» **Selected excerpt**
****************

Friday 11 November 2016

The worst day of my life, pt. 1



One would think that receiving an HIV diagnosis in 1986 would be the worst day of my life.

After all, thirty years ago, in the height of the HIV epidemic, HIV was a terminal illness. It was a death sentence.

Sitting there in the doctor’s office at the Hassle Free Clinic in Toronto I was told I had three to five years to live.


My future would be full of stigma and discrimination. My body would deteriorate and waste away. I would develop AIDS and die.

My biggest fear was not that I would die of AIDS. My biggest fear was that I was damaged goods and no one would ever love me.

It was definitely a bad day.

Perhaps it was my youthful invincibility that allowed me to respond to the doctor with defiance, “Well I’m not dead yet”, and I planned my future.

I promised myself that I would not be a statistic, that I would outlive my death sentence, but in the back of my mind I feared that I would not to live to be 35 years old.

I kept my promise.

That three to five year death sentence became five to seven years, then seven to ten years and now HIV, with lifelong treatment and a daily dose of antiretroviral medications, is a chronic manageable illness … and in a week I will be 51 years old!

HIV is no longer a threat to my life, well not the threat it once was.

Don’t get me wrong. It was a bad day and many bad days followed but it wasn’t the worst day of my life.

The worst day of my life came four weeks ago on October 6, 2016.

That was the day I was told I have cancer.

****************

» **Listed entries**
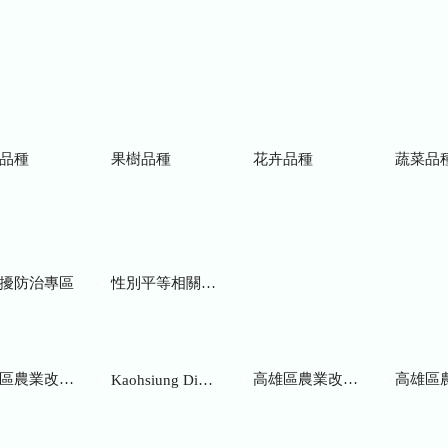
品種
果樹品種
花卉品種
蔬菜品
擾防治專區
性別平等相關網站
業改良場研究彙報
高雄區農業改良場年報
高雄區
Kaohsiung District Agricultural Research and Extension Station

****************

» **What you will do**
In the post about the HIV diagnosis and the cancer diagnosis, copy the passage from "My biggest fear was not" to "definitely a bad day." word for word.

» **Exercise answer**
My biggest fear was not that I would die of AIDS. My biggest fear was that I was damaged goods and no one would ever love me.

It was definitely a bad day.